ASSIGNED TASK:
Copy out the lines between the one containing "Subscribe to the Silvadec newsletter" and the one containing "Netflix has been", inclusive, reproducing each one word for word.

INPUT MATERIAL Start Marker

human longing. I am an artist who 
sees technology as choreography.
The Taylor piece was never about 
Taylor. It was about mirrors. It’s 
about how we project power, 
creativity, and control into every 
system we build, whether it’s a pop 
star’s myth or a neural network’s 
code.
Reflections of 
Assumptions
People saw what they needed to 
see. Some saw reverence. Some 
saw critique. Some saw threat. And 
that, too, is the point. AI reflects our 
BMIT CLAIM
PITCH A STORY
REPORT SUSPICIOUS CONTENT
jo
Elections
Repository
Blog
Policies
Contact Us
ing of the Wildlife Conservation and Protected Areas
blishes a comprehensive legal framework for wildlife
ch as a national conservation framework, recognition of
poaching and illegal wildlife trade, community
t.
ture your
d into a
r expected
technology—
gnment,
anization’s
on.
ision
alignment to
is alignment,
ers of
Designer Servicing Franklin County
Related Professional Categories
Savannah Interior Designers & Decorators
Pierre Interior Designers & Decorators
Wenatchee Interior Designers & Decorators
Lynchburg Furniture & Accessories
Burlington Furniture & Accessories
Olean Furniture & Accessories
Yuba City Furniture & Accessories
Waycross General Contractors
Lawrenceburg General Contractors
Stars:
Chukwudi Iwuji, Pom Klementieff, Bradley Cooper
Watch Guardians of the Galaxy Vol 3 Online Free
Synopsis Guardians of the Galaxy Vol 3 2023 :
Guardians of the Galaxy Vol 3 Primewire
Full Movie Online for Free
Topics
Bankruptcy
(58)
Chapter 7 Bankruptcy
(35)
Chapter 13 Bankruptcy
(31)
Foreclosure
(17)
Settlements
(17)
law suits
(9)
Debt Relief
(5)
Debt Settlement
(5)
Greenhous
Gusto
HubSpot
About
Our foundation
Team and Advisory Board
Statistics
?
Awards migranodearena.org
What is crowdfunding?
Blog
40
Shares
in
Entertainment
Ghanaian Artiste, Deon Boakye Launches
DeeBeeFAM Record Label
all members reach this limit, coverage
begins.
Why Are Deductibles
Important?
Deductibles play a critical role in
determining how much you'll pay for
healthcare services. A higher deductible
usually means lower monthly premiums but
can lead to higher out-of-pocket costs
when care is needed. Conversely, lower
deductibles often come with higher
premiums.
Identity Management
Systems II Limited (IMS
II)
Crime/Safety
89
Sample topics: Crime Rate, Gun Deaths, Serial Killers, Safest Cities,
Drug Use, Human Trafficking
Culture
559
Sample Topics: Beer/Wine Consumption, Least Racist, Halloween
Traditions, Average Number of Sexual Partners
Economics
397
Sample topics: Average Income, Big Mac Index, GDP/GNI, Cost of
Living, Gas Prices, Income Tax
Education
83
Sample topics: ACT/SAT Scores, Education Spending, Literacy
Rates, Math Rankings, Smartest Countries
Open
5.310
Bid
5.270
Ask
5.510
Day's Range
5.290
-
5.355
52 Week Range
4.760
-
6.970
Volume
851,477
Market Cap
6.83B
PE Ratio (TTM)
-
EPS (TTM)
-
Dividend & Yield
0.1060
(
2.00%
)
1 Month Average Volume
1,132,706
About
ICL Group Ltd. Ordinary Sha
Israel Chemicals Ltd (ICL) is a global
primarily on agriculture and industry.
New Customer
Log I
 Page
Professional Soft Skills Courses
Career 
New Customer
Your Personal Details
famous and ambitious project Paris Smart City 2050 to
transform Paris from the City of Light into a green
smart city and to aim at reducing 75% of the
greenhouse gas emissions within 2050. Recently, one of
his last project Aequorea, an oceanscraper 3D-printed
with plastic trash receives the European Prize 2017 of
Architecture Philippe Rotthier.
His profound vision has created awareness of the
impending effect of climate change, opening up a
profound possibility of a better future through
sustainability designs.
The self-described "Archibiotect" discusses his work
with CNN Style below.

INPUT MATERIAL End Marker
INPUT MATERIAL Start Marker

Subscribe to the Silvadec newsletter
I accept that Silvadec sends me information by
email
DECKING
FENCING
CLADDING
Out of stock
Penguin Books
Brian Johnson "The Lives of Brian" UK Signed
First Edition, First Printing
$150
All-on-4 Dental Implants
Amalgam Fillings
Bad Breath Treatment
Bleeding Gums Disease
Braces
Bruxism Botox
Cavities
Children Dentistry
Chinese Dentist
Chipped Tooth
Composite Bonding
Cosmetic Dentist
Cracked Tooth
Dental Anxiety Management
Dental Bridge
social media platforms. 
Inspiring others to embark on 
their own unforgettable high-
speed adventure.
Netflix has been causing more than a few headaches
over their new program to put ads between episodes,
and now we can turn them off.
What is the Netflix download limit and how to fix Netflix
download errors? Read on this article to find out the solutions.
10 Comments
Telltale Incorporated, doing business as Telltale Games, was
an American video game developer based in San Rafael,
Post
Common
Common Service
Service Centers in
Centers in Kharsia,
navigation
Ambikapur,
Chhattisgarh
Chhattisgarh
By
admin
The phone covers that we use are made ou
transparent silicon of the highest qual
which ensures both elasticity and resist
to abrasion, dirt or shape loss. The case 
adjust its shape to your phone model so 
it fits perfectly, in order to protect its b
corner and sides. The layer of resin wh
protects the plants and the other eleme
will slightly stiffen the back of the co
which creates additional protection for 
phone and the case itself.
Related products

INPUT MATERIAL End Marker

EXPECTED OUTPUT:
Subscribe to the Silvadec newsletter
I accept that Silvadec sends me information by
email
DECKING
FENCING
CLADDING
Out of stock
Penguin Books
Brian Johnson "The Lives of Brian" UK Signed
First Edition, First Printing
$150
All-on-4 Dental Implants
Amalgam Fillings
Bad Breath Treatment
Bleeding Gums Disease
Braces
Bruxism Botox
Cavities
Children Dentistry
Chinese Dentist
Chipped Tooth
Composite Bonding
Cosmetic Dentist
Cracked Tooth
Dental Anxiety Management
Dental Bridge
social media platforms. 
Inspiring others to embark on 
their own unforgettable high-
speed adventure.
Netflix has been causing more than a few headaches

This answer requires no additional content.